Venezuelans have resorted to using home remedies, procuring veterinary medications, and looking for black market drugs on social media as government-imposed price controls and rations have led to a scarcity of medicine so severe, 85 percent of the nation’s pharmacies are in danger of shutting down.
“85 percent of the nation’s pharmacies will go bankrupt,” asserted Freddy Ceballos, the head of the Pharmaceutical Federation of Venezuela, on Monday. “The problem is not only drug shortages, but the Venezuelan government fixed price laws froze prices in a range where the commercial chain loses,” he explained. These price fixes make it economically unviable to buy or sell drugs across the country, causing regional shortages. Ceballos is demanding a government response to what he calls a “humanitarian crisis.” The price fixes also affect the production of drugs, which has almost completely halted.
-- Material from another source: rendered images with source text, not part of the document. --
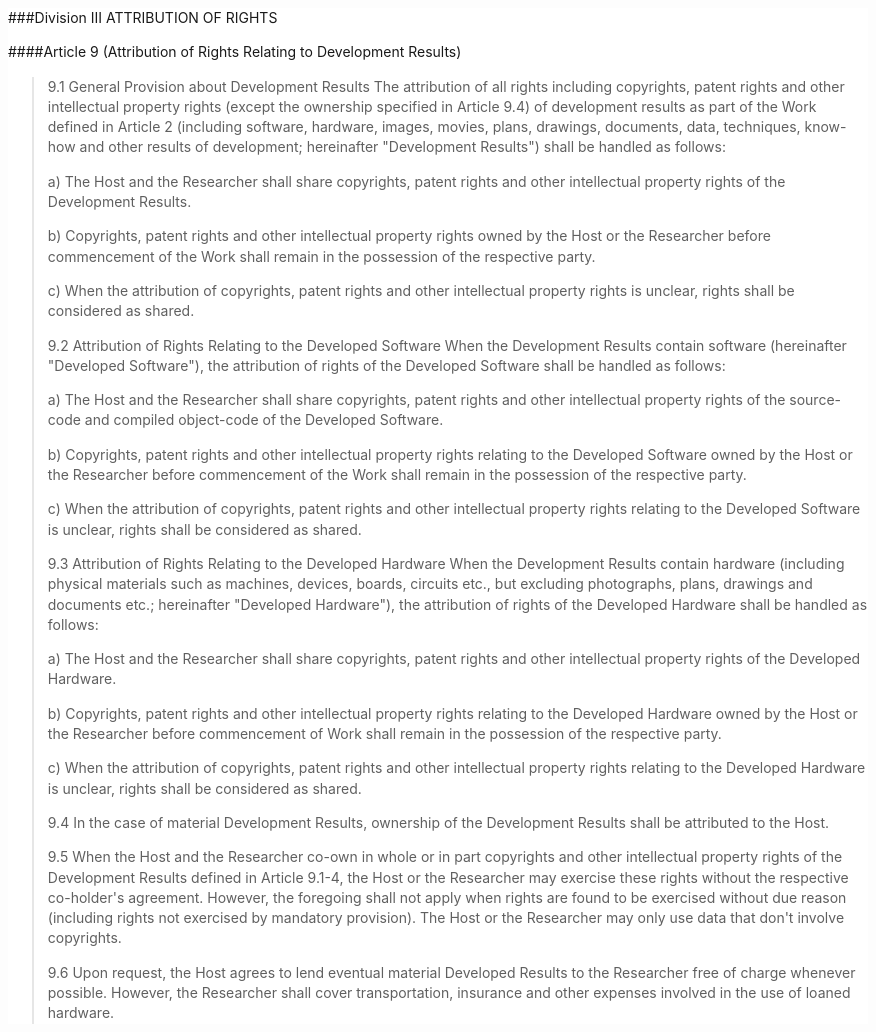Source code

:   
  

###Division Ⅲ ATTRIBUTION OF RIGHTS

####Article 9 (Attribution of Rights Relating to Development Results)  

> 9.1 General Provision about Development Results
> The attribution of all rights including copyrights, patent rights and other intellectual property rights (except the ownership specified in Article 9.4) of development results as part of the Work defined in Article 2 (including software, hardware, images, movies, plans, drawings, documents, data, techniques, know-how and other results of development; hereinafter "Development Results") shall be handled as follows:
>                      
> a) 	The Host and the Researcher shall share copyrights, patent rights and other intellectual property rights of the Development Results.
> 
> b) 	Copyrights, patent rights and other intellectual property rights owned by the Host or the Researcher before commencement of the Work shall remain in the possession of the respective party.
> 
> c) 	When the attribution of copyrights, patent rights and other intellectual property rights is unclear, rights shall be considered as shared. 
> 
> 9.2 Attribution of Rights Relating to the Developed Software
> When the Development Results contain software (hereinafter "Developed Software"), the attribution of rights of the Developed Software shall be handled as follows:
> 
> a) 	The Host and the Researcher shall share copyrights, patent rights and other intellectual property rights of the source-code and compiled object-code 
> of the Developed Software.
> 
> b) 	Copyrights, patent rights and other intellectual property rights relating to the Developed Software owned by the Host or the Researcher before commencement of the Work shall remain in the possession of the respective party.
> 
> c) 	When the attribution of copyrights, patent rights and other intellectual property rights relating to the Developed Software is unclear, rights shall be considered as shared. 
> 
> 9.3 Attribution of Rights Relating to the Developed Hardware
> When the Development Results contain hardware (including physical materials such as machines, devices, boards, circuits etc., but excluding photographs, plans, drawings and documents etc.; hereinafter "Developed Hardware"), the attribution of rights of the Developed Hardware shall be handled as follows:
> 
> a) 	The Host and the Researcher shall share copyrights, patent rights and other intellectual property rights of the Developed Hardware.
> 
> b) 	Copyrights, patent rights and other intellectual property rights relating to the Developed Hardware owned by the Host or the Researcher before commencement of Work shall remain in the possession of the respective party.
> 
> c) 	When the attribution of copyrights, patent rights and other intellectual property rights relating to the Developed Hardware is unclear, rights shall be considered as shared. 
> 
> 9.4 In the case of material Development Results, ownership of the Development Results shall be attributed to the Host.
> 
> 9.5 When the Host and the Researcher co-own in whole or in part copyrights and other intellectual property rights of the Development Results defined in Article 9.1-4, the Host or the Researcher may exercise these rights without the respective co-holder's agreement. However, the foregoing shall not apply when rights are found to be exercised without due reason (including rights not exercised by mandatory provision). The Host or the Researcher may only use data that don't involve copyrights.
> 
> 9.6 Upon request, the Host agrees to lend eventual material Developed Results to the Researcher free of charge whenever possible. However, the Researcher shall cover transportation, insurance and other expenses involved in the use of loaned hardware.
“People are dying because of a lack of medicine,” he asserted.
Birth control drugs, anti-viral medication, antibiotics, and cancer treatments have become especially difficult to find in Venezuela. Ceballos had described the nation’s birth control pill reserves as “nearly completely gone” in July.
The shortages of drugs, basic food items, and necessary goods, in addition to rampant political oppression of anti-socialist peaceful protesters, resulted in a landslide election on December 6 that returned power to the Venezuelan right for the first time in 16 years. The government of President Nicolás Maduro has attributed the victory to a so-called “economic war” waged by the United States against Venezuela, and has begun firing dozens of government workers who voted for opposition candidates, labeling them “traitors.”